■ Given data ■

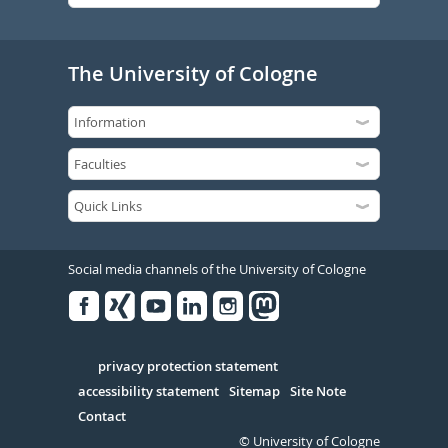
The University of Cologne
Social media channels of the University of Cologne
Facebook
Xing
Youtube
Linked
Instagram
in
Serivce
privacy protection statement
accessibility statement
Sitemap
Site Note
Contact
© University of Cologne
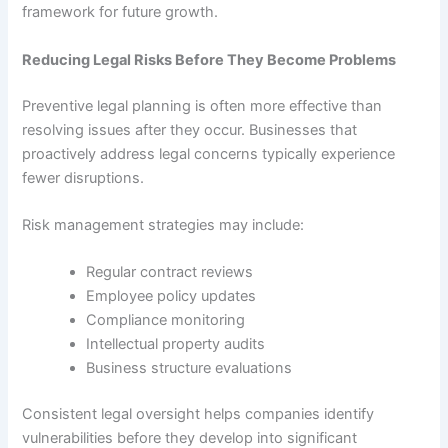
framework for future growth.
Reducing Legal Risks Before They Become Problems
Preventive legal planning is often more effective than
resolving issues after they occur. Businesses that
proactively address legal concerns typically experience
fewer disruptions.
Risk management strategies may include:
Regular contract reviews
Employee policy updates
Compliance monitoring
Intellectual property audits
Business structure evaluations
Consistent legal oversight helps companies identify
vulnerabilities before they develop into significant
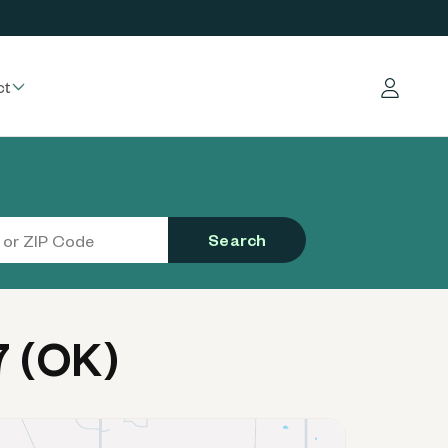
ct
Log in
Search
7 (OK)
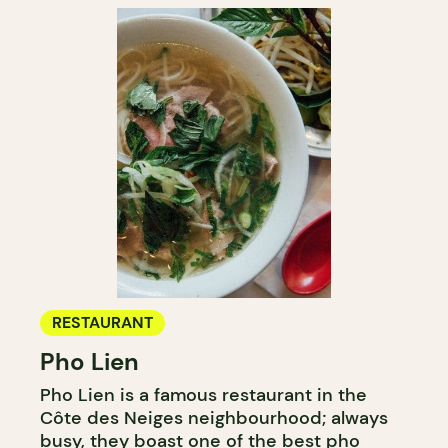
RESTAURANT
Pho Lien
Pho Lien is a famous restaurant in the
Côte des Neiges neighbourhood; always
busy, they boast one of
the best pho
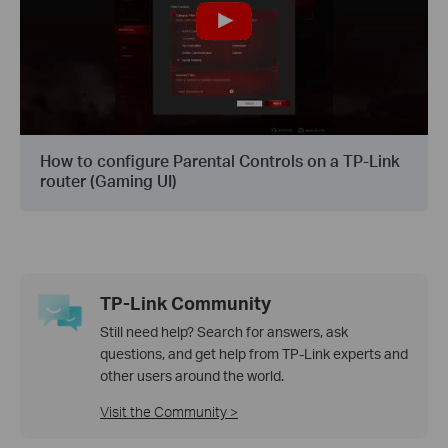
How to configure Parental Controls on a TP-Link
router (Gaming UI)
TP-Link Community
Still need help? Search for answers, ask
questions, and get help from TP-Link experts and
other users around the world.
Visit the Community >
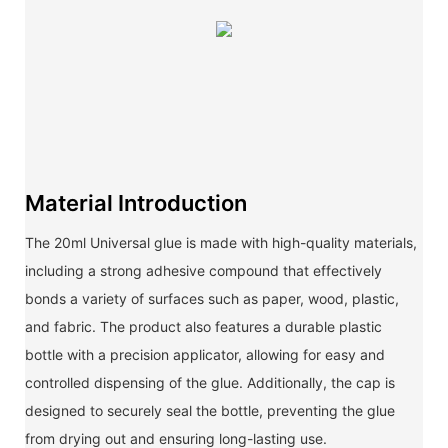
Material Introduction
The 20ml Universal glue is made with high-quality materials,
including a strong adhesive compound that effectively
bonds a variety of surfaces such as paper, wood, plastic,
and fabric. The product also features a durable plastic
bottle with a precision applicator, allowing for easy and
controlled dispensing of the glue. Additionally, the cap is
designed to securely seal the bottle, preventing the glue
from drying out and ensuring long-lasting use.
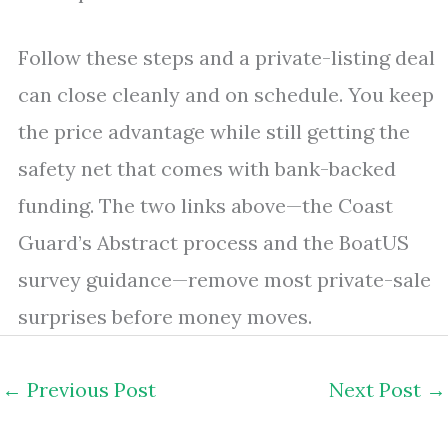
Follow these steps and a private-listing deal
can close cleanly and on schedule. You keep
the price advantage while still getting the
safety net that comes with bank-backed
funding. The two links above—the Coast
Guard’s Abstract process and the BoatUS
survey guidance—remove most private-sale
surprises before money moves.
←
Previous Post
Next Post
→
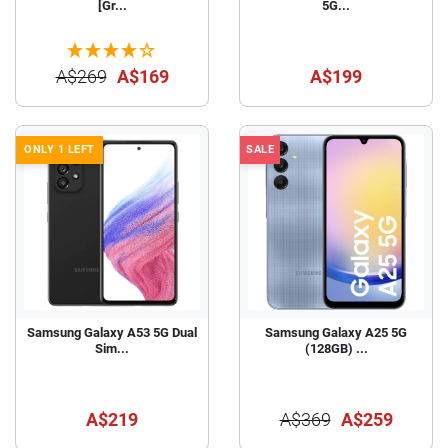
[Gr...
5G...
A$269
A$169
A$199
ONLY 1 LEFT
SALE
Samsung Galaxy A53 5G Dual
Samsung Galaxy A25 5G
Sim...
(128GB) ...
A$219
A$369
A$259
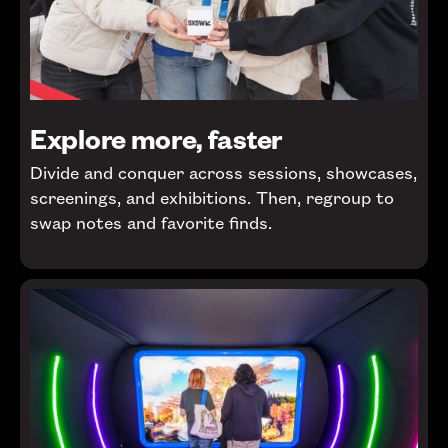
Explore more, faster
Divide and conquer across sessions, showcases,
screenings, and exhibitions. Then, regroup to
swap notes and favorite finds.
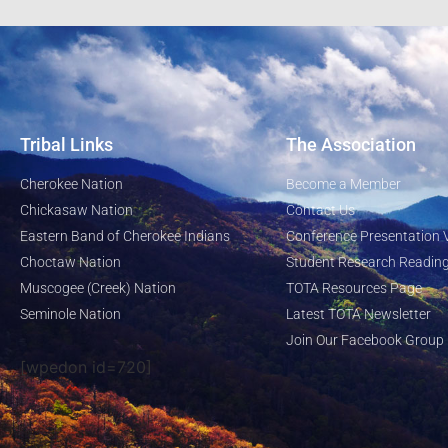
Tribal Links
The Association
Cherokee Nation
Become a Member
Chickasaw Nation
Contact Us
Eastern Band of Cherokee Indians
Conference Presentation 
Choctaw Nation
Student Research Reading
Muscogee (Creek) Nation
TOTA Resources Page
Seminole Nation
Latest TOTA Newsletter
Join Our Facebook Group
[wpedon id=720]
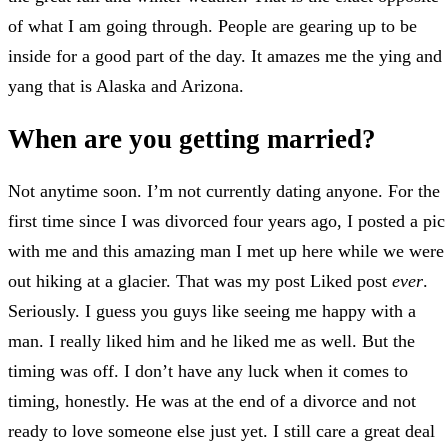
of what I am going through. People are gearing up to be
inside for a good part of the day. It amazes me the ying and
yang that is Alaska and Arizona.
When are you getting married?
Not anytime soon. I’m not currently dating anyone. For the
first time since I was divorced four years ago, I posted a pic
with me and this amazing man I met up here while we were
out hiking at a glacier. That was my post Liked post
ever
.
Seriously. I guess you guys like seeing me happy with a
man. I really liked him and he liked me as well. But the
timing was off. I don’t have any luck when it comes to
timing, honestly. He was at the end of a divorce and not
ready to love someone else just yet. I still care a great deal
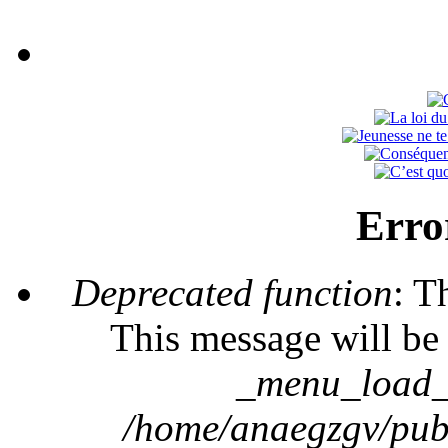
Erro
Deprecated function
: T
This message will be 
_menu_load_o
/home/anaegzgv/publ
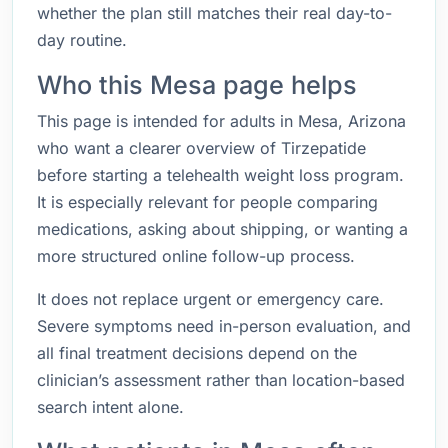
whether the plan still matches their real day-to-
day routine.
Who this Mesa page helps
This page is intended for adults in Mesa, Arizona
who want a clearer overview of Tirzepatide
before starting a telehealth weight loss program.
It is especially relevant for people comparing
medications, asking about shipping, or wanting a
more structured online follow-up process.
It does not replace urgent or emergency care.
Severe symptoms need in-person evaluation, and
all final treatment decisions depend on the
clinician’s assessment rather than location-based
search intent alone.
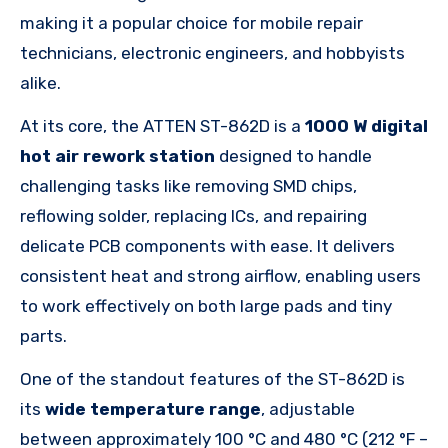
making it a popular choice for mobile repair
technicians, electronic engineers, and hobbyists
alike.
At its core, the ATTEN ST-862D is a
1000 W digital
hot air rework station
designed to handle
challenging tasks like removing SMD chips,
reflowing solder, replacing ICs, and repairing
delicate PCB components with ease. It delivers
consistent heat and strong airflow, enabling users
to work effectively on both large pads and tiny
parts.
One of the standout features of the ST-862D is
its
wide temperature range
, adjustable
between approximately 100 °C and 480 °C (212 °F –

■ Written task ■
Write out all the text in the material above, line for line and word for word, and leave out the picture markers.

■ Answer ■
The University of Cologne
Social media channels of the University of Cologne
Facebook
Xing
Youtube
Linked
Instagram
in
Serivce
privacy protection statement
accessibility statement
Sitemap
Site Note
Contact
© University of Cologne
framework for future growth.
Reducing Legal Risks Before They Become Problems
Preventive legal planning is often more effective than
resolving issues after they occur. Businesses that
proactively address legal concerns typically experience
fewer disruptions.
Risk management strategies may include:
Regular contract reviews
Employee policy updates
Compliance monitoring
Intellectual property audits
Business structure evaluations
Consistent legal oversight helps companies identify
vulnerabilities before they develop into significant
ct
Log in
Search
7 (OK)
RESTAURANT
Pho Lien
Pho Lien is a famous restaurant in the
Côte des Neiges neighbourhood; always
busy, they boast one of
the best pho
How to configure Parental Controls on a TP-Link
router (Gaming UI)
TP-Link Community
Still need help? Search for answers, ask
questions, and get help from TP-Link experts and
other users around the world.
Visit the Community >
Material Introduction
The 20ml Universal glue is made with high-quality materials,
including a strong adhesive compound that effectively
bonds a variety of surfaces such as paper, wood, plastic,
and fabric. The product also features a durable plastic
bottle with a precision applicator, allowing for easy and
controlled dispensing of the glue. Additionally, the cap is
designed to securely seal the bottle, preventing the glue
from drying out and ensuring long-lasting use.
Follow these steps and a private-listing deal
can close cleanly and on schedule. You keep
the price advantage while still getting the
safety net that comes with bank-backed
funding. The two links above—the Coast
Guard’s Abstract process and the BoatUS
survey guidance—remove most private-sale
surprises before money moves.
←
Previous Post
Next Post
→
[Gr...
5G...
A$269
A$169
A$199
ONLY 1 LEFT
SALE
Samsung Galaxy A53 5G Dual
Samsung Galaxy A25 5G
Sim...
(128GB) ...
A$219
A$369
A$259
Explore more, faster
Divide and conquer across sessions, showcases,
screenings, and exhibitions. Then, regroup to
swap notes and favorite finds.
Tribal Links
The Association
Cherokee Nation
Become a Member
Chickasaw Nation
Contact Us
Eastern Band of Cherokee Indians
Conference Presentation 
Choctaw Nation
Student Research Reading
Muscogee (Creek) Nation
TOTA Resources Page
Seminole Nation
Latest TOTA Newsletter
Join Our Facebook Group
[wpedon id=720]
of what I am going through. People are gearing up to be
inside for a good part of the day. It amazes me the ying and
yang that is Alaska and Arizona.
When are you getting married?
Not anytime soon. I’m not currently dating anyone. For the
first time since I was divorced four years ago, I posted a pic
with me and this amazing man I met up here while we were
out hiking at a glacier. That was my post Liked post
ever
.
Seriously. I guess you guys like seeing me happy with a
man. I really liked him and he liked me as well. But the
timing was off. I don’t have any luck when it comes to
timing, honestly. He was at the end of a divorce and not
ready to love someone else just yet. I still care a great deal
Erro
Deprecated function
: T
This message will be 
_menu_load_o
/home/anaegzgv/publ
whether the plan still matches their real day-to-
day routine.
Who this Mesa page helps
This page is intended for adults in Mesa, Arizona
who want a clearer overview of Tirzepatide
before starting a telehealth weight loss program.
It is especially relevant for people comparing
medications, asking about shipping, or wanting a
more structured online follow-up process.
It does not replace urgent or emergency care.
Severe symptoms need in-person evaluation, and
all final treatment decisions depend on the
clinician’s assessment rather than location-based
search intent alone.
making it a popular choice for mobile repair
technicians, electronic engineers, and hobbyists
alike.
At its core, the ATTEN ST-862D is a
1000 W digital
hot air rework station
designed to handle
challenging tasks like removing SMD chips,
reflowing solder, replacing ICs, and repairing
delicate PCB components with ease. It delivers
consistent heat and strong airflow, enabling users
to work effectively on both large pads and tiny
parts.
One of the standout features of the ST-862D is
its
wide temperature range
, adjustable
between approximately 100 °C and 480 °C (212 °F –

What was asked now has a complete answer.